(Beginning of EXTRACTED INFORMATION)

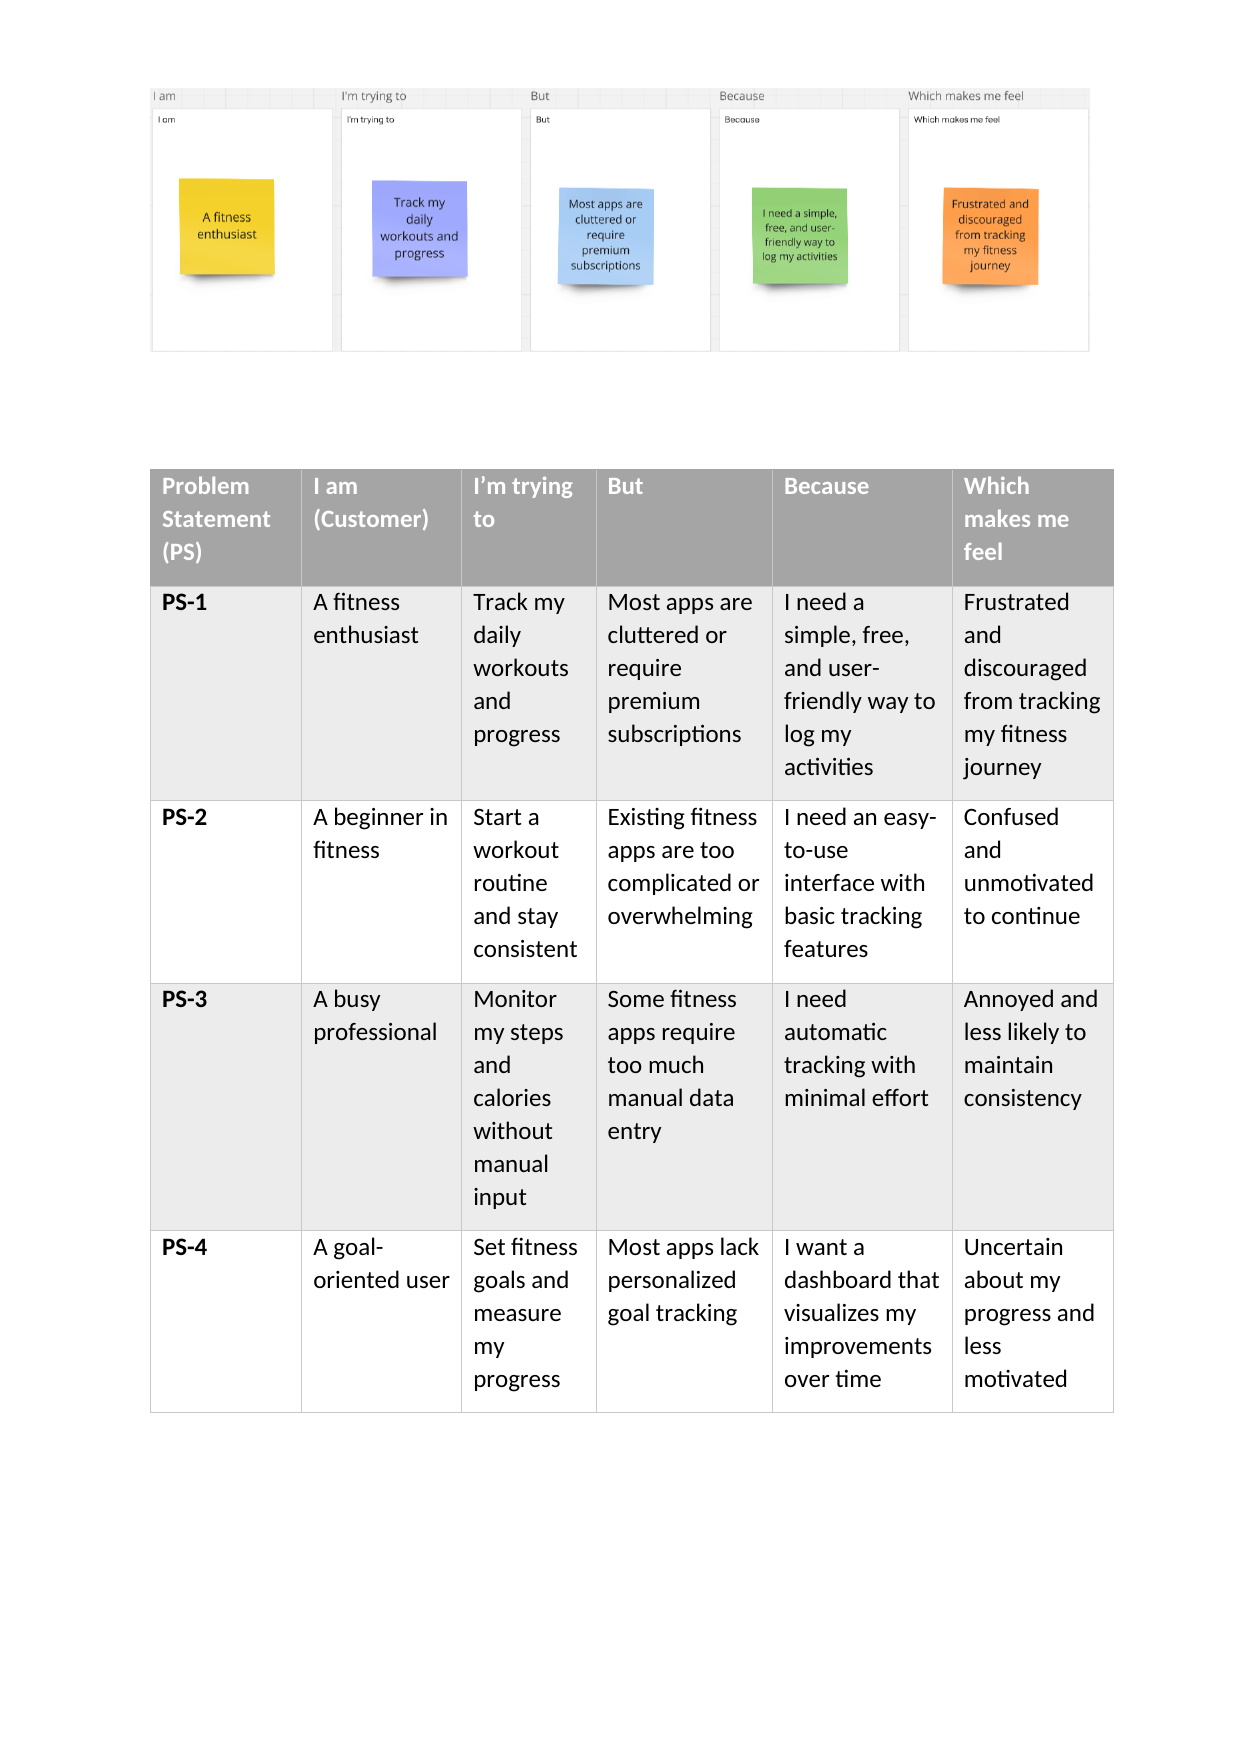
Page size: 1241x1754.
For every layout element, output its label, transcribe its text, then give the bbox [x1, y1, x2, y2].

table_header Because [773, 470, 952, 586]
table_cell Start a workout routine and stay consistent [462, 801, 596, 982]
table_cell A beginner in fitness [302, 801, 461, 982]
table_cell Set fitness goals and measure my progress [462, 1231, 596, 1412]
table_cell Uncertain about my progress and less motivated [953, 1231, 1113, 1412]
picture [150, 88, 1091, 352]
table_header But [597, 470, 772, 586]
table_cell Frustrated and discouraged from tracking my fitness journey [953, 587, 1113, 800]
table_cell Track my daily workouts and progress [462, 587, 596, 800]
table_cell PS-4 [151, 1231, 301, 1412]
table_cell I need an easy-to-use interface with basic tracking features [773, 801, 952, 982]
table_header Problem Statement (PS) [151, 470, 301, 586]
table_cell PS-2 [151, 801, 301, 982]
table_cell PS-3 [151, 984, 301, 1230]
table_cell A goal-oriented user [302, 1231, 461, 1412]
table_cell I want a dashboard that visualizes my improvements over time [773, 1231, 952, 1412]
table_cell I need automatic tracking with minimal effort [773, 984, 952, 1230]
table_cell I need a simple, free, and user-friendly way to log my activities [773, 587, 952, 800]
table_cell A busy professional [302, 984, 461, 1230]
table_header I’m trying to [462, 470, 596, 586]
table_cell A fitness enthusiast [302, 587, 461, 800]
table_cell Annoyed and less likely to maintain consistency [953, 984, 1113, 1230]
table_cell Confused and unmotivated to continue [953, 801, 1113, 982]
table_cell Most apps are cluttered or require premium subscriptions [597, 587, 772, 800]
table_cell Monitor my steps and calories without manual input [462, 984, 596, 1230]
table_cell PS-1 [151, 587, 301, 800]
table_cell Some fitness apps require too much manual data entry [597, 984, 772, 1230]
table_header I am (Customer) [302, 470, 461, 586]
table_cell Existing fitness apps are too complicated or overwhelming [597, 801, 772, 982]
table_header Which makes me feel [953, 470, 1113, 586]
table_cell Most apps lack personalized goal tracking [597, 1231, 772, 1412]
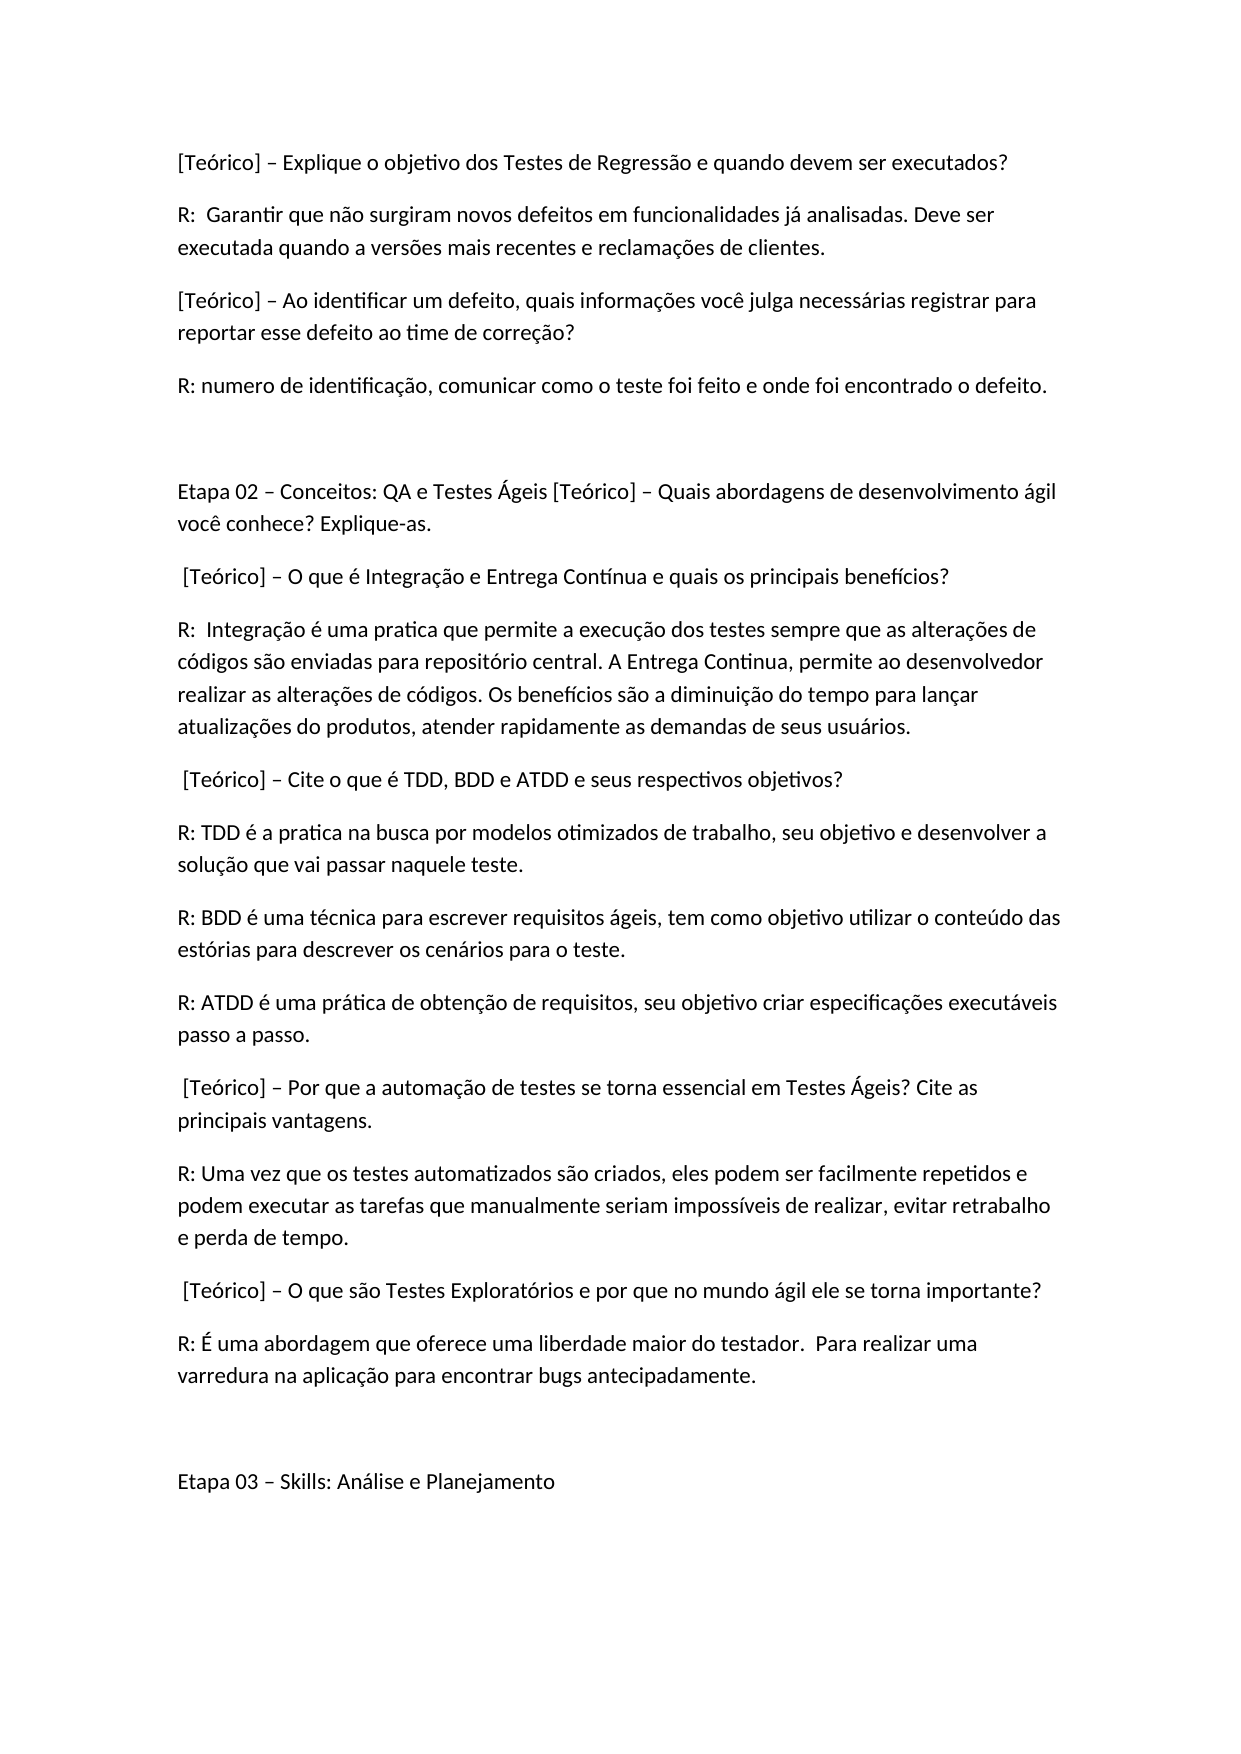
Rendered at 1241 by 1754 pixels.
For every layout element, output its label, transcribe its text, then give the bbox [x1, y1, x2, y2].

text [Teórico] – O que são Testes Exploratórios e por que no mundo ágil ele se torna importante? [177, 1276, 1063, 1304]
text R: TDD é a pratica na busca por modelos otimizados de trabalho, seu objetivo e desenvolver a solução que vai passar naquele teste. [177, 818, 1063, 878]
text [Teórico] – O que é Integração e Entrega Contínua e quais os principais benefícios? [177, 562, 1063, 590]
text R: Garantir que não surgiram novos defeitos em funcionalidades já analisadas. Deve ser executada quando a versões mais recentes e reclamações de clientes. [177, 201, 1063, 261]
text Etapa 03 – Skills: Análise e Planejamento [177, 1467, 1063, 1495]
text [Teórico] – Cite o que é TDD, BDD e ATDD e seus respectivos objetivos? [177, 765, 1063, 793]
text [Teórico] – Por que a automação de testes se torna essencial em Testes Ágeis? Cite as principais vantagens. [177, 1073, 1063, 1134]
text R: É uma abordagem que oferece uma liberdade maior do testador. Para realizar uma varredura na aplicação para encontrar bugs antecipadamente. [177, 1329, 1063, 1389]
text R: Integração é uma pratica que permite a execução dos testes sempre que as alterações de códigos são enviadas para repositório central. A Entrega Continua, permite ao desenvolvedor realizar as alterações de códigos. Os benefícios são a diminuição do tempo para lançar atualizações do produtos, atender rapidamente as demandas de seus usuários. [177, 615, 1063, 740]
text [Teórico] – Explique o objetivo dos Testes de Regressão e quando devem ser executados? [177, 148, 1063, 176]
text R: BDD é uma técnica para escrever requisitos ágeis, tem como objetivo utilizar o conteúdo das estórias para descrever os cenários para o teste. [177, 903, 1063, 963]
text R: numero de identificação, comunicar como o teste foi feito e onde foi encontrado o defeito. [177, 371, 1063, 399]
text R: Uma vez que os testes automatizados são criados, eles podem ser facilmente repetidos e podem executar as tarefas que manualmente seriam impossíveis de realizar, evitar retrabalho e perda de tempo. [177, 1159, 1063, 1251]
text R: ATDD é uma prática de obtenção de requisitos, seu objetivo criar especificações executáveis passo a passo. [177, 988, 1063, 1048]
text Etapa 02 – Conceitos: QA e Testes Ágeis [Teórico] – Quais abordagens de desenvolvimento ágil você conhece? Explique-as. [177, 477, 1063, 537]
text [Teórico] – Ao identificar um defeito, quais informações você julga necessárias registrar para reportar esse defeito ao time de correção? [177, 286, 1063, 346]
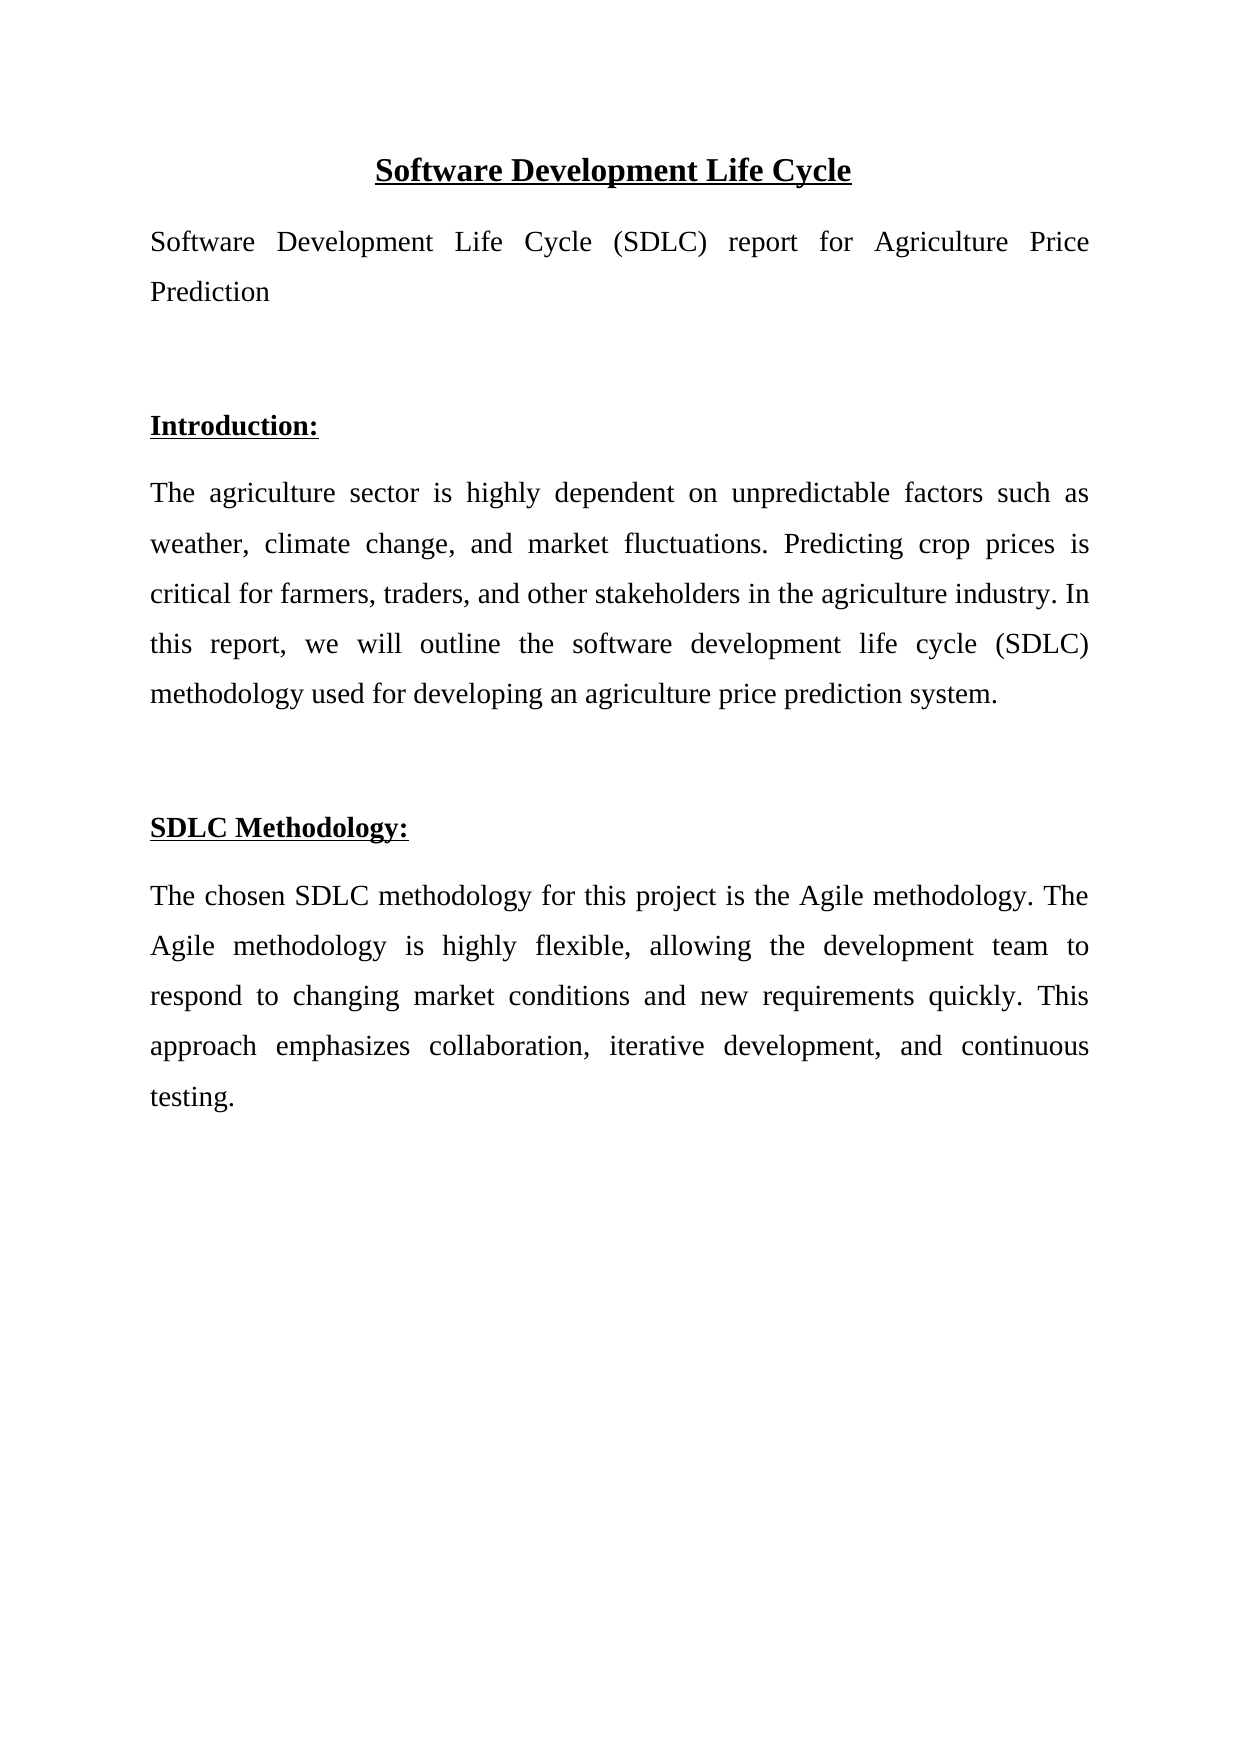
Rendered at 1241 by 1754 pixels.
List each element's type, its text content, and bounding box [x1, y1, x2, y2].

(End of EXTRACTED INFORMATION)

§ **WORK TO COMPLETE**:
Please return the records above exactly as written, dropping every picture.

§ **FINAL ANSWER**:
Page size: 1241x1754.
For every layout element, output its label, transcribe its text, then give the bbox [x1, y1, x2, y2].

table_header Because [773, 470, 952, 586]
table_cell Start a workout routine and stay consistent [462, 801, 596, 982]
table_cell A beginner in fitness [302, 801, 461, 982]
table_cell Set fitness goals and measure my progress [462, 1231, 596, 1412]
table_cell Uncertain about my progress and less motivated [953, 1231, 1113, 1412]
picture [150, 88, 1091, 352]
table_header But [597, 470, 772, 586]
table_cell Frustrated and discouraged from tracking my fitness journey [953, 587, 1113, 800]
table_cell Track my daily workouts and progress [462, 587, 596, 800]
table_cell PS-4 [151, 1231, 301, 1412]
table_cell I need an easy-to-use interface with basic tracking features [773, 801, 952, 982]
table_header Problem Statement (PS) [151, 470, 301, 586]
table_cell PS-2 [151, 801, 301, 982]
table_cell PS-3 [151, 984, 301, 1230]
table_cell A goal-oriented user [302, 1231, 461, 1412]
table_cell I want a dashboard that visualizes my improvements over time [773, 1231, 952, 1412]
table_cell I need automatic tracking with minimal effort [773, 984, 952, 1230]
table_cell I need a simple, free, and user-friendly way to log my activities [773, 587, 952, 800]
table_cell A busy professional [302, 984, 461, 1230]
table_header I’m trying to [462, 470, 596, 586]
table_cell A fitness enthusiast [302, 587, 461, 800]
table_cell Annoyed and less likely to maintain consistency [953, 984, 1113, 1230]
table_cell Confused and unmotivated to continue [953, 801, 1113, 982]
table_cell Most apps are cluttered or require premium subscriptions [597, 587, 772, 800]
table_cell Monitor my steps and calories without manual input [462, 984, 596, 1230]
table_cell PS-1 [151, 587, 301, 800]
table_cell Some fitness apps require too much manual data entry [597, 984, 772, 1230]
table_header I am (Customer) [302, 470, 461, 586]
table_cell Existing fitness apps are too complicated or overwhelming [597, 801, 772, 982]
table_header Which makes me feel [953, 470, 1113, 586]
table_cell Most apps lack personalized goal tracking [597, 1231, 772, 1412]
Rendered at 1241 by 1754 pixels.
For every layout element, output its label, transcribe its text, then give the bbox [x1, y1, x2, y2].

text [Teórico] – O que são Testes Exploratórios e por que no mundo ágil ele se torna importante? [177, 1276, 1063, 1304]
text R: TDD é a pratica na busca por modelos otimizados de trabalho, seu objetivo e desenvolver a solução que vai passar naquele teste. [177, 818, 1063, 878]
text [Teórico] – O que é Integração e Entrega Contínua e quais os principais benefícios? [177, 562, 1063, 590]
text R: Garantir que não surgiram novos defeitos em funcionalidades já analisadas. Deve ser executada quando a versões mais recentes e reclamações de clientes. [177, 201, 1063, 261]
text Etapa 03 – Skills: Análise e Planejamento [177, 1467, 1063, 1495]
text [Teórico] – Cite o que é TDD, BDD e ATDD e seus respectivos objetivos? [177, 765, 1063, 793]
text [Teórico] – Por que a automação de testes se torna essencial em Testes Ágeis? Cite as principais vantagens. [177, 1073, 1063, 1134]
text R: É uma abordagem que oferece uma liberdade maior do testador. Para realizar uma varredura na aplicação para encontrar bugs antecipadamente. [177, 1329, 1063, 1389]
text R: Integração é uma pratica que permite a execução dos testes sempre que as alterações de códigos são enviadas para repositório central. A Entrega Continua, permite ao desenvolvedor realizar as alterações de códigos. Os benefícios são a diminuição do tempo para lançar atualizações do produtos, atender rapidamente as demandas de seus usuários. [177, 615, 1063, 740]
text [Teórico] – Explique o objetivo dos Testes de Regressão e quando devem ser executados? [177, 148, 1063, 176]
text R: BDD é uma técnica para escrever requisitos ágeis, tem como objetivo utilizar o conteúdo das estórias para descrever os cenários para o teste. [177, 903, 1063, 963]
text R: numero de identificação, comunicar como o teste foi feito e onde foi encontrado o defeito. [177, 371, 1063, 399]
text R: Uma vez que os testes automatizados são criados, eles podem ser facilmente repetidos e podem executar as tarefas que manualmente seriam impossíveis de realizar, evitar retrabalho e perda de tempo. [177, 1159, 1063, 1251]
text R: ATDD é uma prática de obtenção de requisitos, seu objetivo criar especificações executáveis passo a passo. [177, 988, 1063, 1048]
text Etapa 02 – Conceitos: QA e Testes Ágeis [Teórico] – Quais abordagens de desenvolvimento ágil você conhece? Explique-as. [177, 477, 1063, 537]
text [Teórico] – Ao identificar um defeito, quais informações você julga necessárias registrar para reportar esse defeito ao time de correção? [177, 286, 1063, 346]
Rendered at 1241 by 1754 pixels.
List each element's type, its text content, and bounding box [x1, y1, x2, y2].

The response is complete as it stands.